There are four aberrations or effects that may require compensation. Geometric ones that create barrel or pincushion distortions; colour fringing ones that produce false colours (red or blue but usually a mixture of the two) adjacent to picture elements in highly contrasty scenes; vignetting ones that darken the corners and edges of a frame usually associated with very wide angle lenses; and colour shading ones that occur as a result of the rear lens element being very close to the sensor. Any lens can suffer from the first three of these. Geometric ones usually occur at the extremes of zoom ranges and can easily be fixed in editing software and the same goes for colour fringing ones and vignetting is lessened by choosing a narrow aperture. Colour shading is usually confined to wide angle lenses made for the Leica rangefinder cameras with a focal length of less than 35 mm where the lens is designed to be symmetrical rather than retrofocus. Principally these were and are designed by Zeiss or Cosina though there are “pancake” lenses designed by Leitz that also suffer from the effect. There is no easy way to remove colour shading in editing software other than by making an image that shows only the false colour and vignetting and using specialised software to effect a subtractive process.
Fujifilm, for its cameras that use the X-Trans sensor, sells an adapter to mount Leica M lenses on the cameras that has a button which enters a routine whereby the user may set the amount of vignetting that should be removed and use a slider to set the level at which the colour shading is likely to disappear. These sliders are in the range cyan to magenta and blue to yellow and only one may be used. If you have cyan shading then you move the slider towards the magenta, take a picture, inspect the result, go back and make alteration if necessary and finally save the settings Each corner may have a different shading setting if required. It’s not difficult to set up. Four pre-allocated slots are for 21, 24, 28 and 35 mm lenses and there are two more where you can set the focal length yourself that I use for my 12 and 15 mm lenses.
Sony has the same basic system but it is driven by an application from the “Play Memories” series that costs US$ 10. Plug your A7(r) into your computer via USB, use your browser to go to https://www.playmemoriescameraapps.com/portal/ , join the Sony Entertainment Network if you have to, pay for the Lens Compensation app and have it downloaded to your camera. You will use this app not only to create a profile for your lens but to take the shot when using the lens.
When you profile your lens you need to give it a name you will recognise it by, fill in the focal length and also the aperture that you will be using. I usually start at an aperture two stops down from wide open. You can create a profile for as many apertures for a lens as you need or like but the compensation doesn’t seem to be over sensitive to aperture and one stop either way seems OK. Make sure you have Live View Display in the main menu set to Setting Effect ON because then all the settings give visual feedback on the LCD so it is easy to make a profile. It is possible to give settings for both cyan-magenta and blue-yellow but if you do you will confuse the app and yourself.
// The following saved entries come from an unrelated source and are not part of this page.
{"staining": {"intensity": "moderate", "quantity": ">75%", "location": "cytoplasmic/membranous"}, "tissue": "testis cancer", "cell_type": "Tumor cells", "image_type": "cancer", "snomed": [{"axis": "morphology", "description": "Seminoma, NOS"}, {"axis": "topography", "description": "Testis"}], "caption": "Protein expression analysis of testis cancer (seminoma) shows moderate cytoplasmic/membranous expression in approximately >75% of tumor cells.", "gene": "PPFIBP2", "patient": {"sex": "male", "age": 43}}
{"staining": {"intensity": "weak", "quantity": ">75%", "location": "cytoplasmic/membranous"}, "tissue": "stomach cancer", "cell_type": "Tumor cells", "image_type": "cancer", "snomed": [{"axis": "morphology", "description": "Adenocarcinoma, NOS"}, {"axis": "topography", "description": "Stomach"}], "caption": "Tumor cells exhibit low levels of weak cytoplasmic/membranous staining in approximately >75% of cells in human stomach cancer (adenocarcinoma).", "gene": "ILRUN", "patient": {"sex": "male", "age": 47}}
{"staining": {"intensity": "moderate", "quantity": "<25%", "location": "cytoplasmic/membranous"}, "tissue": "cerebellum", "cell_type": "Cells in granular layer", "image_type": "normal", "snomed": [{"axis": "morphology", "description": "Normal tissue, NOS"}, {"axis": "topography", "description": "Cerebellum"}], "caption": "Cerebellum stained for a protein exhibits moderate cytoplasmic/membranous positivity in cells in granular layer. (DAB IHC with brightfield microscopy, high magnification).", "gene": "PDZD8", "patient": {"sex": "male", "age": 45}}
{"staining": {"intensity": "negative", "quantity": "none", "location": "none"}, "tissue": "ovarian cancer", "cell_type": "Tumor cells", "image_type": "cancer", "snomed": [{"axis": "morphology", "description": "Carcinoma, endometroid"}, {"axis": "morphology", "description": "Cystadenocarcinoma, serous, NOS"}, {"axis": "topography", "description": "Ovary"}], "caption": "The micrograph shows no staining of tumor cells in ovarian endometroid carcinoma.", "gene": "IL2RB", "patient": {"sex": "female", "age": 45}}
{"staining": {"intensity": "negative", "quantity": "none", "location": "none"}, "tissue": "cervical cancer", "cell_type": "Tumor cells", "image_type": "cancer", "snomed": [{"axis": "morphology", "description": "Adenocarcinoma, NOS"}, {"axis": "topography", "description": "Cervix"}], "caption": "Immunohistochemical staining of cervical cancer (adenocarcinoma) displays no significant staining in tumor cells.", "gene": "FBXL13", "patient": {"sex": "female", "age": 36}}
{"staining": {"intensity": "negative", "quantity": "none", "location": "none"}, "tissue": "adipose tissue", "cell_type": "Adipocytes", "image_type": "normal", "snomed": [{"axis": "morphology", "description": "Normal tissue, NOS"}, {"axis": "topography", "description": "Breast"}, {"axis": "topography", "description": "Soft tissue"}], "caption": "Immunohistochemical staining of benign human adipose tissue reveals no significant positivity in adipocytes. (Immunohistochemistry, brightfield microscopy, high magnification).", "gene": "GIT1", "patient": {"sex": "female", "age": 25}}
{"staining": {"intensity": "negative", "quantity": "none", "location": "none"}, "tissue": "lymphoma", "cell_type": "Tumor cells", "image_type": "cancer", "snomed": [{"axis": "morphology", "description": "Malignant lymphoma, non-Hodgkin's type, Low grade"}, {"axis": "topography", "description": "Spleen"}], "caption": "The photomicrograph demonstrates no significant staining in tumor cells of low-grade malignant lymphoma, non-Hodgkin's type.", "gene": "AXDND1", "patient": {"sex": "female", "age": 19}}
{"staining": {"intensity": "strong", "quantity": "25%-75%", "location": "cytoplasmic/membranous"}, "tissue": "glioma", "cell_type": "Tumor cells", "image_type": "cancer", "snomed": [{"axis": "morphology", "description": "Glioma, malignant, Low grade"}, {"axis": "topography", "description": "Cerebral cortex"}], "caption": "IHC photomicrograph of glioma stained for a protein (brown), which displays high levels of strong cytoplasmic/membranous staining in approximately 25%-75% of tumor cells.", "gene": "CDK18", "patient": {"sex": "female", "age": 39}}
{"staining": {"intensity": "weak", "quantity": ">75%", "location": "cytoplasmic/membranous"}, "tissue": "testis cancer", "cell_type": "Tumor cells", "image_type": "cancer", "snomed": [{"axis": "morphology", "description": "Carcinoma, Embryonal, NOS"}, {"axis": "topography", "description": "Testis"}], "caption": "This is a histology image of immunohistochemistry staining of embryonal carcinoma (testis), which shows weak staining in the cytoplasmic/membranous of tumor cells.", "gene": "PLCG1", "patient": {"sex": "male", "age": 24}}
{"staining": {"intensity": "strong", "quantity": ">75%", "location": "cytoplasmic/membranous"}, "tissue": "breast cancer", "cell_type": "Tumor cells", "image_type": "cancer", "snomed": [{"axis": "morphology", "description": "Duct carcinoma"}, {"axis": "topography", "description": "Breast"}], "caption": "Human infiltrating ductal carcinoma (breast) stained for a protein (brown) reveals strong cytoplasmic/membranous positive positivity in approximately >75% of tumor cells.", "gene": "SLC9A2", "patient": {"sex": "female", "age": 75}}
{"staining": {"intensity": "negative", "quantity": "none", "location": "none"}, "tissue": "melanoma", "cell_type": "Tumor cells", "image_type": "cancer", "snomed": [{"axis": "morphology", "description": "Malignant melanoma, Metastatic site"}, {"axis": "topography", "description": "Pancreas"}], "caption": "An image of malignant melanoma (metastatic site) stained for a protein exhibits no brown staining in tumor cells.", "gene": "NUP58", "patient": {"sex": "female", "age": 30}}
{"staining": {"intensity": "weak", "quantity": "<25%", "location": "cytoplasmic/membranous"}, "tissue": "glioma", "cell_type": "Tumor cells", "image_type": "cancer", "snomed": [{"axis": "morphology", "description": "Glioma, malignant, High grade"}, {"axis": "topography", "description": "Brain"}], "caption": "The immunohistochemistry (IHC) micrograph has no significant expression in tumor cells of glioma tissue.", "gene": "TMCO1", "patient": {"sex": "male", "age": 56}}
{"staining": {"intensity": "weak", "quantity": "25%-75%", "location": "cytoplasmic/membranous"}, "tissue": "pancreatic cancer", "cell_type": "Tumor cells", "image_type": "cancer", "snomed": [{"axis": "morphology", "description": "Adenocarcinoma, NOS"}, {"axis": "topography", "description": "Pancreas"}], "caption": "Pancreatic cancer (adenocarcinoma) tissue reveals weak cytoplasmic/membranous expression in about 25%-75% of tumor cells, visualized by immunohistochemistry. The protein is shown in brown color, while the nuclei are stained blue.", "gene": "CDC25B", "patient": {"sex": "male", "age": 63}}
You will probably find your first attempts at a profile make the corners brighter than they should be. I think it’s good to leave a little vignetting but eliminate all the colour shading. Note here that the Sony app does not provide the option for separate settings for each corner.
Before you shoot using a profile, check the settings as the app will have saved the previous ones but do realise that this is very useful as it provides a way of having custom settings on a per-lens basis. You are only limited by camera memory, of which there is plenty, in the amount of profiles you can store and profiles are dynamic insofar as you can edit them or delete any. Because it is an application Sony can introduce new features much more quickly than if it had to form part of a firmware update. It’s a smart way to extend functionality and it works very well.